▶ Problem to work on:
Give the lines below again exactly, starting with the line that holds "u v d — depth at each pixel (cm)." and going on through the line that holds "1038 942 11".

▶ Stored items:
....................

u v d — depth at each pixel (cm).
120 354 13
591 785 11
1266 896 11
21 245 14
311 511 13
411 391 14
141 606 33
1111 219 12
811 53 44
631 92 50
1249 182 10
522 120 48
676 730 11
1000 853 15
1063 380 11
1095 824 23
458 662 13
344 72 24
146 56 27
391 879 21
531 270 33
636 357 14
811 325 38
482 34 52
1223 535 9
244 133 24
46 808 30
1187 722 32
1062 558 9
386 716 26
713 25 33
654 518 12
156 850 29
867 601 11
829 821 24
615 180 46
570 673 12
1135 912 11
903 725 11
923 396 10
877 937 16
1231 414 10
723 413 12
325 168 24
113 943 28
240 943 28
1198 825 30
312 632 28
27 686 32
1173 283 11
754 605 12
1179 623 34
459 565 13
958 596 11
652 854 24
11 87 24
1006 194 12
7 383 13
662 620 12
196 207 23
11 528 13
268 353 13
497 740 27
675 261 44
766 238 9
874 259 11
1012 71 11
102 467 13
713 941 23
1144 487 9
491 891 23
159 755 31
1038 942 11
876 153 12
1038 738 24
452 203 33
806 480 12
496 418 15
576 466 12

....................

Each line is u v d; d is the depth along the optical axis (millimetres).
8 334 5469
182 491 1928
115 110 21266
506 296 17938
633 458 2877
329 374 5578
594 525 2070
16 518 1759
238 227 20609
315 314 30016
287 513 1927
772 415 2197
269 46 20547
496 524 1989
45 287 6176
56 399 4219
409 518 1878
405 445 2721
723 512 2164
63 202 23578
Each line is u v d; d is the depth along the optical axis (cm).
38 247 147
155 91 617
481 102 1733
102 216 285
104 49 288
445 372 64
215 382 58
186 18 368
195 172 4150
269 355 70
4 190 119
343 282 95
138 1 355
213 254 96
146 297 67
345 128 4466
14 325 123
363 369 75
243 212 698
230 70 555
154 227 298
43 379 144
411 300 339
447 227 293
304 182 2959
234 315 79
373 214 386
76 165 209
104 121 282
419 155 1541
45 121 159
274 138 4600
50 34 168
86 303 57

....................

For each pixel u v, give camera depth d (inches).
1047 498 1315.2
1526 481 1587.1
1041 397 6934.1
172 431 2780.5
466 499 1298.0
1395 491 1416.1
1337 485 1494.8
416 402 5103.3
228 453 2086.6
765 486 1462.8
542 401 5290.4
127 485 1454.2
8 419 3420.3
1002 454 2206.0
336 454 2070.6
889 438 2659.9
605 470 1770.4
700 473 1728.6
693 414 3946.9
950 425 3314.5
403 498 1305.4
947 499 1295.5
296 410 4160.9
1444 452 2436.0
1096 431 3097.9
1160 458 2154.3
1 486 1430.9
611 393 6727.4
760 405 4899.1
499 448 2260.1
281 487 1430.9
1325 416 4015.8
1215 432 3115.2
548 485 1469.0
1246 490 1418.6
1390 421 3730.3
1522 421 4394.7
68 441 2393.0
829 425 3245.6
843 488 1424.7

....................

▶ Answer to this exercise:
u v d — depth at each pixel (cm).
120 354 13
591 785 11
1266 896 11
21 245 14
311 511 13
411 391 14
141 606 33
1111 219 12
811 53 44
631 92 50
1249 182 10
522 120 48
676 730 11
1000 853 15
1063 380 11
1095 824 23
458 662 13
344 72 24
146 56 27
391 879 21
531 270 33
636 357 14
811 325 38
482 34 52
1223 535 9
244 133 24
46 808 30
1187 722 32
1062 558 9
386 716 26
713 25 33
654 518 12
156 850 29
867 601 11
829 821 24
615 180 46
570 673 12
1135 912 11
903 725 11
923 396 10
877 937 16
1231 414 10
723 413 12
325 168 24
113 943 28
240 943 28
1198 825 30
312 632 28
27 686 32
1173 283 11
754 605 12
1179 623 34
459 565 13
958 596 11
652 854 24
11 87 24
1006 194 12
7 383 13
662 620 12
196 207 23
11 528 13
268 353 13
497 740 27
675 261 44
766 238 9
874 259 11
1012 71 11
102 467 13
713 941 23
1144 487 9
491 891 23
159 755 31
1038 942 11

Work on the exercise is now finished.